* Activity list *
1. Print the part of the forum thread about Canadian troops in the Congo that opens with the words containing "Such was the" and closes with "to pull out.", without changing a word.
2. Write what comes next in the forum thread about Canadian troops in the Congo, starting after its last sentence.

Time for you to step away from your computer.  You obviously have delusional problems, as the above statement indicates that you have not done enough RESEARCH to be commenting on many of the topics that you have so far attempted to enter on this site.

Please do us all a favour and finish High School, do some more reading, and then come back to this site better informed.


----------



## GAP (3 Jun 2010)

DiManno: Parallels between Congo and Afghanistan
Article Link
There was a time when Canadian peacekeepers in this country were pistol-whipped, kicked, robbed and force-marched in their bare feet.

On each occasion of abuse, it was, allegedly, a case of mistaken identity. The Congolese tormentors thought those clearly designated blue beret Canadians were despised Belgians, remnants of an occupying colonial power whose paratroopers had descended anew only weeks after the Congo won its independence, their swift return purportedly necessary to protect white Europeans caught up in the violence provoked by a no-time-wasted army coup.

Such was the shock and disgust of Canadians back home at the mistreatment of “our boys” that Prime Minister John Diefenbaker was inundated with furious letters of protest, many of them overwhelmingly racist in content.

One read: “I used to feel sorry for these poor natives, for there is no doubt they have been abused, but it is no doubt now they are more animal than man. From now on I shall only think of them as smelly dirty n---ers . . . Tell them to shoot and not to wait until they ‘see the whites of their eyes.’ ”

That was all back in 1960 when the United Nations first stepped into the Congo mess to prevent civil war. Canada contributed more than a thousand (in rotation) non-combat troops, primarily the 57th Signal Unit (radio, communications) and despite a public souring on the mission, hung in till the end in 1964, among the last nations to pull out.

Diefenbaker did, however, repeatedly decline a UN request to leave a unit behind that would train the Congolese army and gendarmeries.

There is an echo of that ‘nuff done posture in the apparent unwillingness of the current Canadian government to continue training national security forces in Afghanistan when that nine-year mission ends next year. Prime Minister Stephen Harper has steadfastly refused to touch the subject of what next or where next for the country’s battle-hardened soldiers.

* Extracted material *
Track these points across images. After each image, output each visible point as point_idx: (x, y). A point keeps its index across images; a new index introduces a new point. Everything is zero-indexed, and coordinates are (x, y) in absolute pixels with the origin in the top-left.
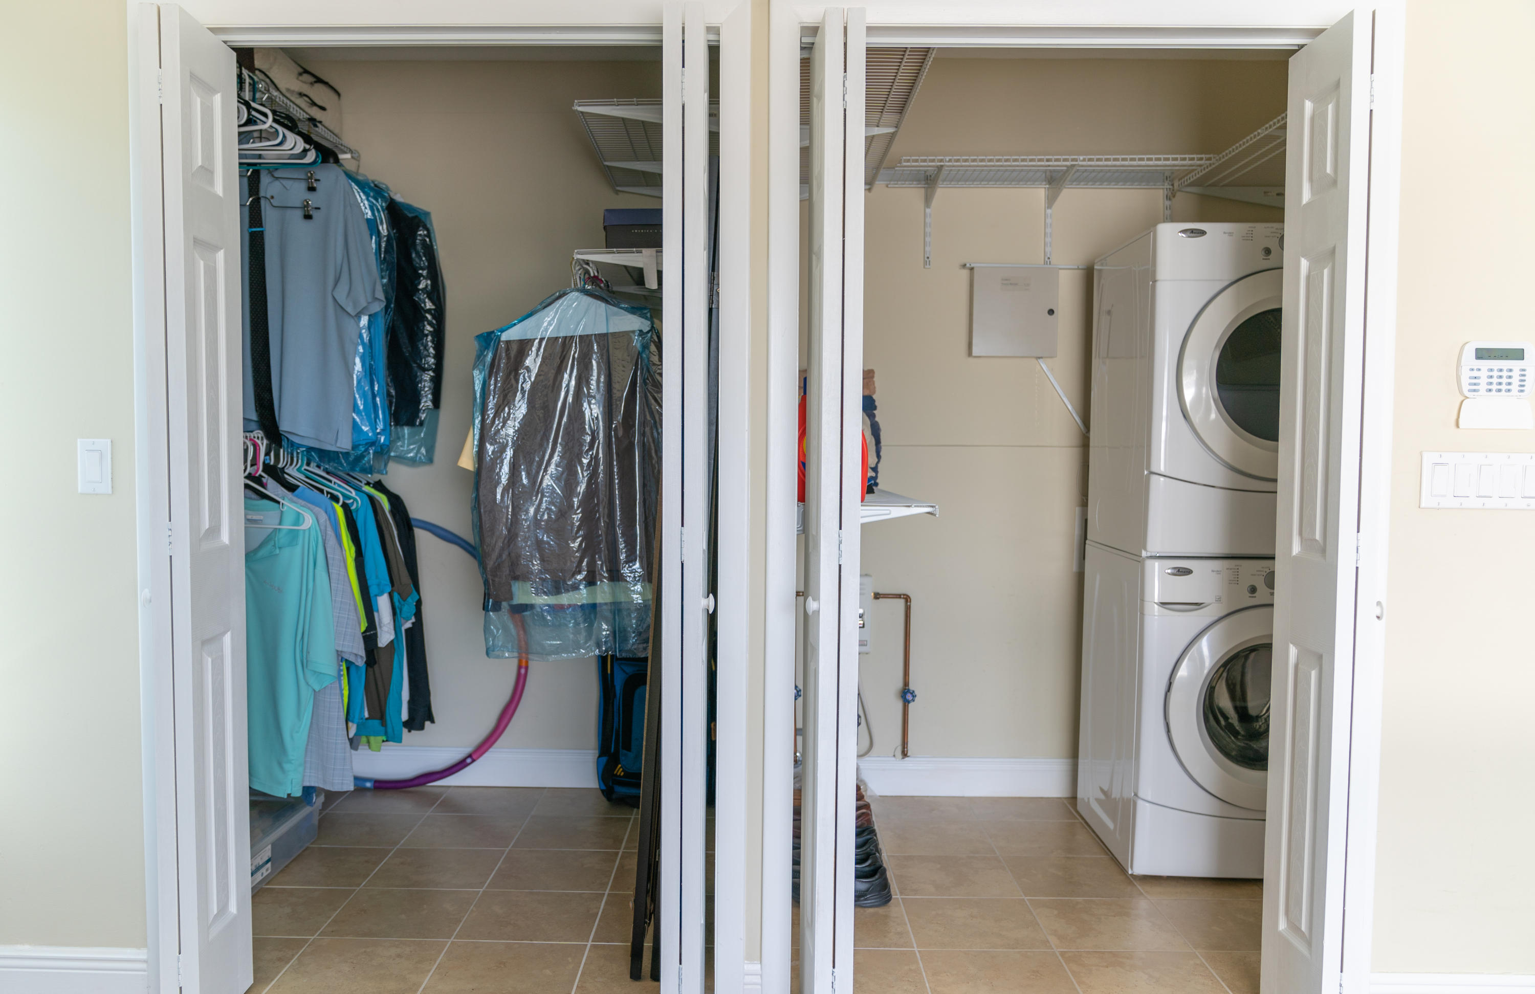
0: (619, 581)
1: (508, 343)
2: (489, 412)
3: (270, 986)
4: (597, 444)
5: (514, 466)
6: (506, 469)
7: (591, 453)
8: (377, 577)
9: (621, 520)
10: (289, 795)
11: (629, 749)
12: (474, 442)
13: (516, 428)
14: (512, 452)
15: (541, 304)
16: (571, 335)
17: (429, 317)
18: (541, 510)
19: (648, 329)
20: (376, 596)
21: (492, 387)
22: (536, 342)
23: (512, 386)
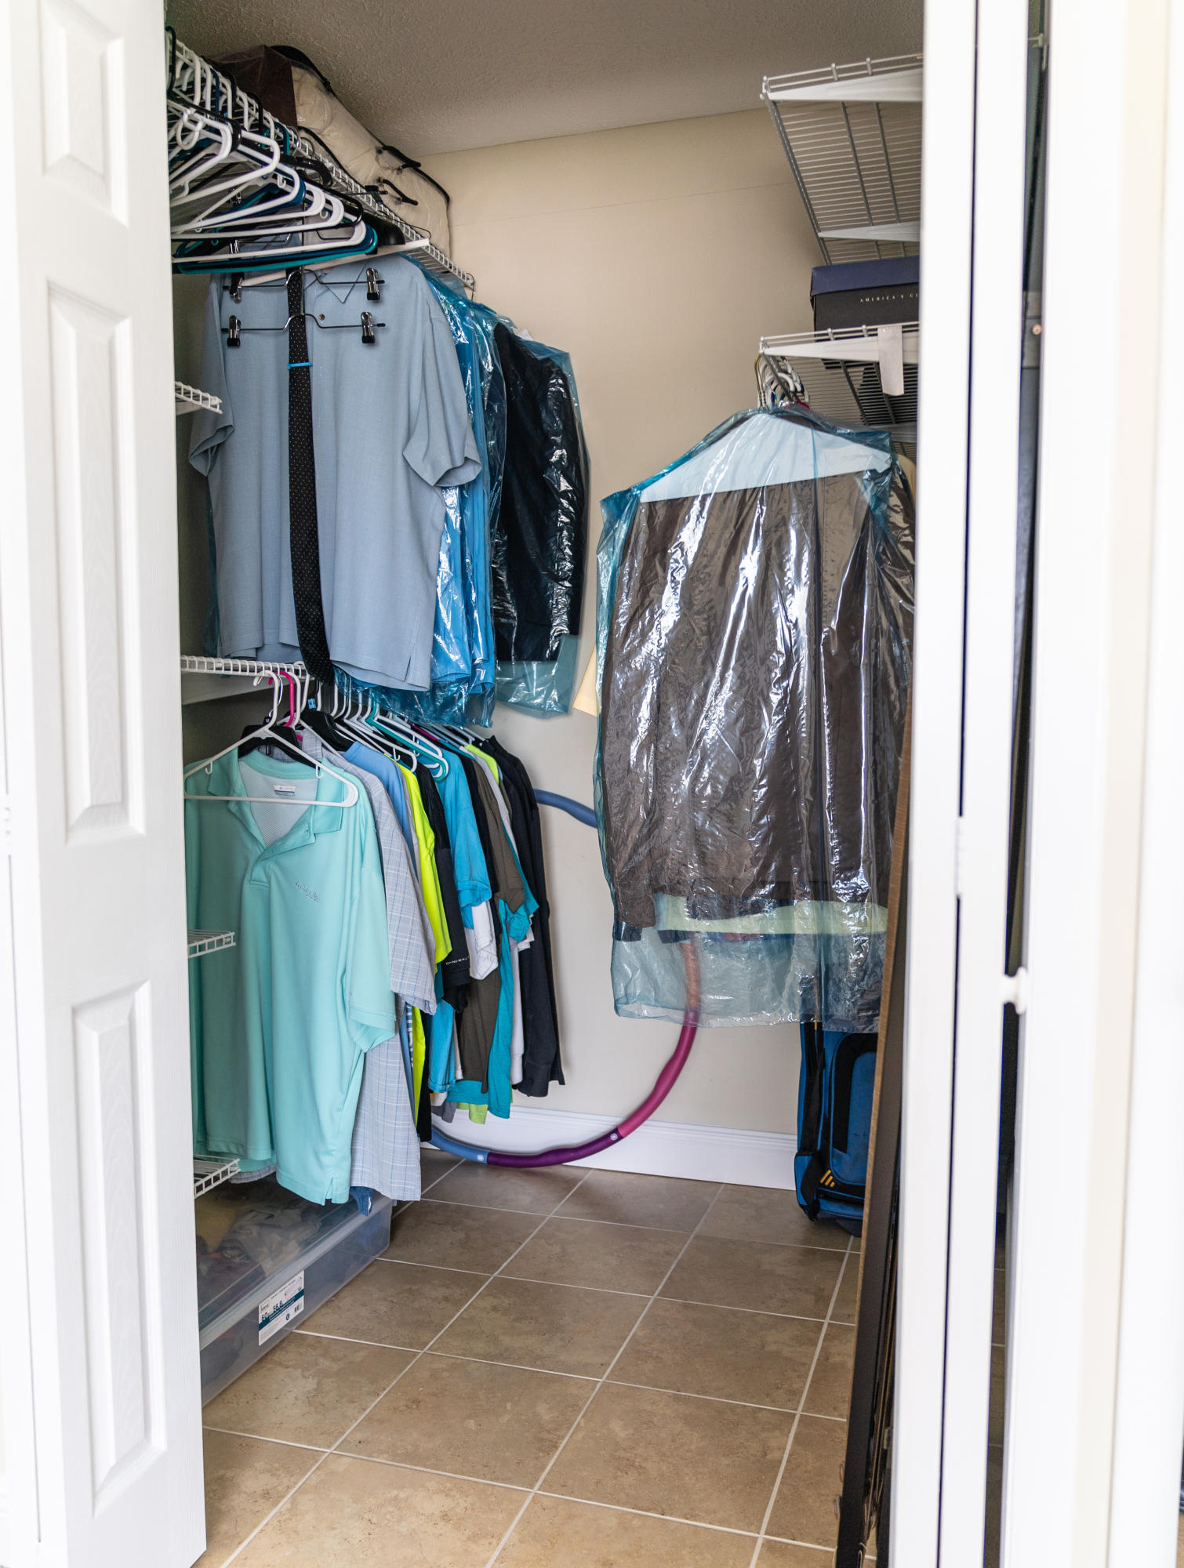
0: (827, 899)
1: (652, 505)
2: (620, 620)
3: (232, 1557)
4: (795, 669)
5: (659, 708)
6: (645, 712)
7: (785, 684)
8: (471, 878)
9: (832, 798)
10: (328, 1201)
11: (844, 1148)
12: (597, 670)
13: (663, 646)
14: (655, 685)
15: (705, 440)
16: (753, 486)
17: (565, 502)
18: (702, 780)
19: (886, 466)
20: (470, 905)
21: (626, 579)
22: (697, 503)
23: (656, 575)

* Answer list *
1.
Such was the shock and disgust of Canadians back home at the mistreatment of “our boys” that Prime Minister John Diefenbaker was inundated with furious letters of protest, many of them overwhelmingly racist in content.

One read: “I used to feel sorry for these poor natives, for there is no doubt they have been abused, but it is no doubt now they are more animal than man. From now on I shall only think of them as smelly dirty n---ers . . . Tell them to shoot and not to wait until they ‘see the whites of their eyes.’ ”

That was all back in 1960 when the United Nations first stepped into the Congo mess to prevent civil war. Canada contributed more than a thousand (in rotation) non-combat troops, primarily the 57th Signal Unit (radio, communications) and despite a public souring on the mission, hung in till the end in 1964, among the last nations to pull out.

2.
But not here — that much is evident, even if French-speaking UN troops are as desperately required now as they were 50 years.

History has taught Canada to stay out of the Congo. While there are no suicide bombers and no IEDs here, the violence is relentless — old-style, even panga-style — with the UN Mission (The Sequel), now in its 11th year, equally reviled and praised as keepers of the intermittent,regional peace.

MONUC takes the rather paternalistic view that the Congo would be doomed if they departed prematurely — a repeat of the ’60s exercise when, two years after the mission accomplished UN forces left, the country was thrust into war.
More on link


----------



## PPCLI Guy (3 Jun 2010)

Great article that touches on one of the fundamental conundrums of current times - how does one conduct Expeditionary COIN - and the attendant all to frequently unasked question: *should* we conduct expeditionary COIN.


----------



## Infanteer (3 Jun 2010)

A friend of mine in the SF says you cannot do that - "expeditionary COIN" is Foreign Internal Defence.


----------



## PPCLI Guy (3 Jun 2010)

Infanteer said:
			
		

> A friend of mine in the SF says you cannot do that - "expeditionary COIN" is Foreign Internal Defence.



Agreed - but surely this is, in many ways, exactly what we have been doing in AStan?


----------



## Infanteer (4 Jun 2010)

COIN or FID?


----------



## PPCLI Guy (5 Jun 2010)

Expeditionary COIN - which apparently equals FID....


----------



## OldSolduer (23 Aug 2010)

Do you think anyone will notice this?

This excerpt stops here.